Si annientano le distanze spaziali, eppure l’unica vicinanza che si realizza è quella a noi stessi, seppur mediante ciò che ci rappresenta per gusti, tendenze, inclinazioni, forma mentis…

La conseguenza? La conseguenza pare essere lo sviluppo di forme di pensiero inclini alle divisioni sociali. E se l’unione fa la forza, le divisioni sociali fanno il contrario.

Si delinea un frame dominante: il rapporto di interdipendenza causale tra il bisogno di identificazione/appartenenza e quello di separatezza/affermazione di sé mediante rifiuto e chiusura.

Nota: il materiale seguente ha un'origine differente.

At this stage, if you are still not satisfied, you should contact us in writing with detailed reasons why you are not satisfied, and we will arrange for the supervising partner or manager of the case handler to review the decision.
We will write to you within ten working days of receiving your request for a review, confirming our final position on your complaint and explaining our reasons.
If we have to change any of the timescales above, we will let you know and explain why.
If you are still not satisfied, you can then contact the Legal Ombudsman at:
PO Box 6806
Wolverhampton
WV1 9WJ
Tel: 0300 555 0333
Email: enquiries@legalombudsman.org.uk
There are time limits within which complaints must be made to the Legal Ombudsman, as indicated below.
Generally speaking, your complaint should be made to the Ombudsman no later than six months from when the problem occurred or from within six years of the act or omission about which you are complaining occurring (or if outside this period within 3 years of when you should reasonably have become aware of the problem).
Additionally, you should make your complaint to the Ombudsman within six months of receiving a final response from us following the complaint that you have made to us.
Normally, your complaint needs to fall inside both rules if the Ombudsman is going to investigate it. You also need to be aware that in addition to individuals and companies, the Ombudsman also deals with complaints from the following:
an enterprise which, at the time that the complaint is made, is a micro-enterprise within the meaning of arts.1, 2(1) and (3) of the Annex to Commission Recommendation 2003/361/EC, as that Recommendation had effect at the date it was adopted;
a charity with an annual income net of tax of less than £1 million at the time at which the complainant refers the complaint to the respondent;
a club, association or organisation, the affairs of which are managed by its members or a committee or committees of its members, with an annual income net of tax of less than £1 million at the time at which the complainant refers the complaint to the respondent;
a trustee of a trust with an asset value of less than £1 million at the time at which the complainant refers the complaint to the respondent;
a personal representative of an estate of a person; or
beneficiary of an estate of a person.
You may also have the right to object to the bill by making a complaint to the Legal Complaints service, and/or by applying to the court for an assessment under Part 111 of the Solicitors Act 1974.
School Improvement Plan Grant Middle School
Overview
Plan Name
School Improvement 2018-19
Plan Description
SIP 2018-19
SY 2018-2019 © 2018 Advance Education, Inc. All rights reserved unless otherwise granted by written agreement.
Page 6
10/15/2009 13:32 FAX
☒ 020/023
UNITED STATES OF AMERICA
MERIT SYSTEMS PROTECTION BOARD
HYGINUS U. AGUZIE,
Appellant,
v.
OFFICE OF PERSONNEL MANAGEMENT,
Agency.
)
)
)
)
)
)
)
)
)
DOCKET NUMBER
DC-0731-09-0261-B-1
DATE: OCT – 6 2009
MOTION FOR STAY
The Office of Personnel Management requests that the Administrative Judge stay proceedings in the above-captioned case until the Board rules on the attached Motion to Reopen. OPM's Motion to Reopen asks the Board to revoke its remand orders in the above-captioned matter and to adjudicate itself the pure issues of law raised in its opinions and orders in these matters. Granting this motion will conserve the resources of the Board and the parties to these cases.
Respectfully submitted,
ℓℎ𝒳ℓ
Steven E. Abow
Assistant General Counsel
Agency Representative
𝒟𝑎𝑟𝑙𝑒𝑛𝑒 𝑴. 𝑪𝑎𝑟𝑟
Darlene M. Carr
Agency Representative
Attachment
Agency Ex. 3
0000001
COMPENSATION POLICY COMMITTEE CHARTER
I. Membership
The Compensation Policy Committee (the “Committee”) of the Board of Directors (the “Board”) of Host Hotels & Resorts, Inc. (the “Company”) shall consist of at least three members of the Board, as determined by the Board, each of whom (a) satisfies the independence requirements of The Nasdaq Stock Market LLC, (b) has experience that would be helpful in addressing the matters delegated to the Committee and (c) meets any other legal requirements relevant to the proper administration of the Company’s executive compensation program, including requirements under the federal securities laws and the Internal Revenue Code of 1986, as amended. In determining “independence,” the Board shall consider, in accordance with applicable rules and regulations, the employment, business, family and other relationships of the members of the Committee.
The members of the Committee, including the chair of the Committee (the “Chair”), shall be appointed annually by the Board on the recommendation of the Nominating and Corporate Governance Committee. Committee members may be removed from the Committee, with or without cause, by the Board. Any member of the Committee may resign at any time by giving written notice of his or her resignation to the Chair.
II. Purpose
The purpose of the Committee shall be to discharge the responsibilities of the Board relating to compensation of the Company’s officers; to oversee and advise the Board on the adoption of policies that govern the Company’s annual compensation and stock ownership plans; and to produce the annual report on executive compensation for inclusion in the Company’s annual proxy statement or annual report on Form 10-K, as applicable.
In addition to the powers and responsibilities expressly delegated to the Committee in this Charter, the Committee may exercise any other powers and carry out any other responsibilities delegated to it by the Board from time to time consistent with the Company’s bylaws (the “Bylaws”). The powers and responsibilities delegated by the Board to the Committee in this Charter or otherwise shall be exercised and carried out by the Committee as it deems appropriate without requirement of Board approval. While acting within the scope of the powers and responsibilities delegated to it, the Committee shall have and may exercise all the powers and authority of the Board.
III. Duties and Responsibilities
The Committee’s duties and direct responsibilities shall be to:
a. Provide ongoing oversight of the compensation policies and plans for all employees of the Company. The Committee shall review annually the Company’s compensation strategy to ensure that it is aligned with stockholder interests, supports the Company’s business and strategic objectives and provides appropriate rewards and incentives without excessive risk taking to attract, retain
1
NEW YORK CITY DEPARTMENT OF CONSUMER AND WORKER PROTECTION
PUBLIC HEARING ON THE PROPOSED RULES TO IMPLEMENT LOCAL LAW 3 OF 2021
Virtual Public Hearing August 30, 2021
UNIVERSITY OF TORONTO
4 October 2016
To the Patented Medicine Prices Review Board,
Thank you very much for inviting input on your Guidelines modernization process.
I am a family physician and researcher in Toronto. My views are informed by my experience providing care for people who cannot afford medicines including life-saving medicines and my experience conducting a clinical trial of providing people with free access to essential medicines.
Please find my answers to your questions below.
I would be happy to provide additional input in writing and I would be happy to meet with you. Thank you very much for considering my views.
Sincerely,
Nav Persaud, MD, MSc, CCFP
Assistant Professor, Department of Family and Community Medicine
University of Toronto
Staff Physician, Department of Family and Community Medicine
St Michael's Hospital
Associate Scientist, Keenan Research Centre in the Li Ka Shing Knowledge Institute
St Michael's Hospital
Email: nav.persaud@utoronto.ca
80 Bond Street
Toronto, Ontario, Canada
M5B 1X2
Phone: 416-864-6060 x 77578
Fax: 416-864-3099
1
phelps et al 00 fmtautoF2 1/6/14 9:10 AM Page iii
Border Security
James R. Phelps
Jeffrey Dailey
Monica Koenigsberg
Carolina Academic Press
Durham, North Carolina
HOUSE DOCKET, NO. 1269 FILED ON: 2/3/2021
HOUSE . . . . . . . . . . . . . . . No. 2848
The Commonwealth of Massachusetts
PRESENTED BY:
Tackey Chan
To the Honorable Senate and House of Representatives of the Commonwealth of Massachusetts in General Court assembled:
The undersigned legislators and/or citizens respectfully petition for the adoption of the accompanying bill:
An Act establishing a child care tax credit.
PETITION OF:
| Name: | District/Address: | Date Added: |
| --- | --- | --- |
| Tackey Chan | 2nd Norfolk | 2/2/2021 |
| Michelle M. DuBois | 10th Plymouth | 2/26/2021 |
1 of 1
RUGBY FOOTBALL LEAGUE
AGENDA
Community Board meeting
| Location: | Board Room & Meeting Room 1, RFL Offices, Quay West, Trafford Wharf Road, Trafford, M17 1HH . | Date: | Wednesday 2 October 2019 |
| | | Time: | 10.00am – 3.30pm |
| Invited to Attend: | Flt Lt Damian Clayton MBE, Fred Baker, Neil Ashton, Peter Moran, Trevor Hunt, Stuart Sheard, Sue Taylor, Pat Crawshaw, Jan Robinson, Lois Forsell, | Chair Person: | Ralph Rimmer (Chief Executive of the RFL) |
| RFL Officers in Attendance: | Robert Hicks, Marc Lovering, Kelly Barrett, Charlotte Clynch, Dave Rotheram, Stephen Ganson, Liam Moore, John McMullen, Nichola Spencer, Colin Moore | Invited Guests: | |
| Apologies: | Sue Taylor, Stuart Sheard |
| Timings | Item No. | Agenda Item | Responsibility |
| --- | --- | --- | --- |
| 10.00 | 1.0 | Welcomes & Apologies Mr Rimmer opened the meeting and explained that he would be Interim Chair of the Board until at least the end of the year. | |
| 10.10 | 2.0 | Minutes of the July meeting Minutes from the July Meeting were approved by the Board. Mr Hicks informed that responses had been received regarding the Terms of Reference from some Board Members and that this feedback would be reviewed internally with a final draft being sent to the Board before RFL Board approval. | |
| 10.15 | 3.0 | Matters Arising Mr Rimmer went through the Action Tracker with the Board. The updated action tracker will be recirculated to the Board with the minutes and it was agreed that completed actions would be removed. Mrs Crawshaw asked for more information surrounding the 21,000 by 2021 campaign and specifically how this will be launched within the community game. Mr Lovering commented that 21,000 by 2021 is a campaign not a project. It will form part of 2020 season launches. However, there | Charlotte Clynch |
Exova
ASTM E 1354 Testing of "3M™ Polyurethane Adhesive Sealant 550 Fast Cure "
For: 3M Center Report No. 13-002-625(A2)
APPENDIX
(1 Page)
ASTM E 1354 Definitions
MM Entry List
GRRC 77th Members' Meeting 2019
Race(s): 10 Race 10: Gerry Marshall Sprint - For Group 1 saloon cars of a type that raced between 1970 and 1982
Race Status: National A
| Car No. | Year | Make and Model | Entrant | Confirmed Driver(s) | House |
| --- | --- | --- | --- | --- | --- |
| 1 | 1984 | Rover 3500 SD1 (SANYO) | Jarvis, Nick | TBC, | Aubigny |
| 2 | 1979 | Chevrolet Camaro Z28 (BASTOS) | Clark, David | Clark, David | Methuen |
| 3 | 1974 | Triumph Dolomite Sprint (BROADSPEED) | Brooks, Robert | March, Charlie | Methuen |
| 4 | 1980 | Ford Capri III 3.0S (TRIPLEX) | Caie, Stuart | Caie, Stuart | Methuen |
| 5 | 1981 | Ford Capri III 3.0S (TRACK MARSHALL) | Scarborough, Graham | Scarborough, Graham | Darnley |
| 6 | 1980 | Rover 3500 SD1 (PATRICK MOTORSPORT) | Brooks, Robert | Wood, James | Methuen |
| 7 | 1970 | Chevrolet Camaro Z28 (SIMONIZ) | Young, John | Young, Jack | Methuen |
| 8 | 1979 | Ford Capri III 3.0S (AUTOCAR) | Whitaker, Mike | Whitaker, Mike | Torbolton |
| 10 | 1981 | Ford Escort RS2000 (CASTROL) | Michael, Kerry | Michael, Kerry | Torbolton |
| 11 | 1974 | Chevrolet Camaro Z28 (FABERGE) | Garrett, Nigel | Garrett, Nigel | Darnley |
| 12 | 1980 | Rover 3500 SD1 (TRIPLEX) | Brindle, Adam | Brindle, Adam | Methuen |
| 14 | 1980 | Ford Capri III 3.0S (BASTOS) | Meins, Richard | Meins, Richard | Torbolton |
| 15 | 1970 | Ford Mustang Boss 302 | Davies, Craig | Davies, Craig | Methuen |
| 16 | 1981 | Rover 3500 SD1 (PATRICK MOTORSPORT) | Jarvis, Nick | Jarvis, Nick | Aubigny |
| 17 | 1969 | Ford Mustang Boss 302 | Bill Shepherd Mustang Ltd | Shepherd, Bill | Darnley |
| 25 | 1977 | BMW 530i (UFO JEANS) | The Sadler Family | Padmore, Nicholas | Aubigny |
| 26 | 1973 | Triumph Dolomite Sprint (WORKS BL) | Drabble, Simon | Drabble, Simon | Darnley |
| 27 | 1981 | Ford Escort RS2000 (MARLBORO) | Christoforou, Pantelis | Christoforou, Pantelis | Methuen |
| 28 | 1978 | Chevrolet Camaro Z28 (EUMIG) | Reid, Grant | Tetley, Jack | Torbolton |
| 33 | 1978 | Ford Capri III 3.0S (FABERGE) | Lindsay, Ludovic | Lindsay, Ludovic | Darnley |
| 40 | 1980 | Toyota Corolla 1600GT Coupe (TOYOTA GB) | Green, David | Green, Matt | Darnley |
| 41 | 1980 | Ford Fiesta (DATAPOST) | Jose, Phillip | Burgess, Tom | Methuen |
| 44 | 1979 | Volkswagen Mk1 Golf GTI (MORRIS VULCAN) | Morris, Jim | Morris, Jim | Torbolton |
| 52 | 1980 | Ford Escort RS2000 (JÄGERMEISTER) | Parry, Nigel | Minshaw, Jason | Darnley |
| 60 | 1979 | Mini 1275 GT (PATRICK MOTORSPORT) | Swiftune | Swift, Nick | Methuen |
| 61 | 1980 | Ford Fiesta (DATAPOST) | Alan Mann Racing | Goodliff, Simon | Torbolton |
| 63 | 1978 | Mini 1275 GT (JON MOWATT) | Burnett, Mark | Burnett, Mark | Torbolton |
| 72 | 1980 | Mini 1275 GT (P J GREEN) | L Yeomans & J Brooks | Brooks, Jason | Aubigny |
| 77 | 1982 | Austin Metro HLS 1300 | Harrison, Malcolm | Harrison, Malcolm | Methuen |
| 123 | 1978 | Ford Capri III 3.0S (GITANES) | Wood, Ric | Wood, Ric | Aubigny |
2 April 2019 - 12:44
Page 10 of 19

“Cerco un centro di gravità permanente/ che non mi faccia mai cambiare idea sulle cose sulla gente/ over and over again” ( “Centro di gravità permanente”, dall’album “La voce del padrone” di Franco Battiato, EMI Italiana, 1981).

Cerco solo me.

Anna Rita Cancelli, docente. Laurea in Pedagogia conseguita presso Università del Salento con voto 110/110 e Lode; Master universitario di I livello in “Legislazione Scolastica e Management della Negoziazione” conseguito presso Facoltà di Giurisprudenza, Università degli Studi di Perugia. Perfezionamento in “Storia della Filosofia” conseguito presso Università del Salento. Perfezionamento in “Psicologia di Comunità e Empowerment delle donne. Le identità di genere nell’epoca post-moderna” conseguito presso Università del Salento. Specializzazione biennale  polivalente per le attività di sostegno conseguita presso  Università del Salento. Partecipazione al corso della Provincia di Lecce per “Esperto dell’approccio integrato ai minori a rischio di devianze” nell’anno 1997. Operazione matematica preferita: la sottrazione.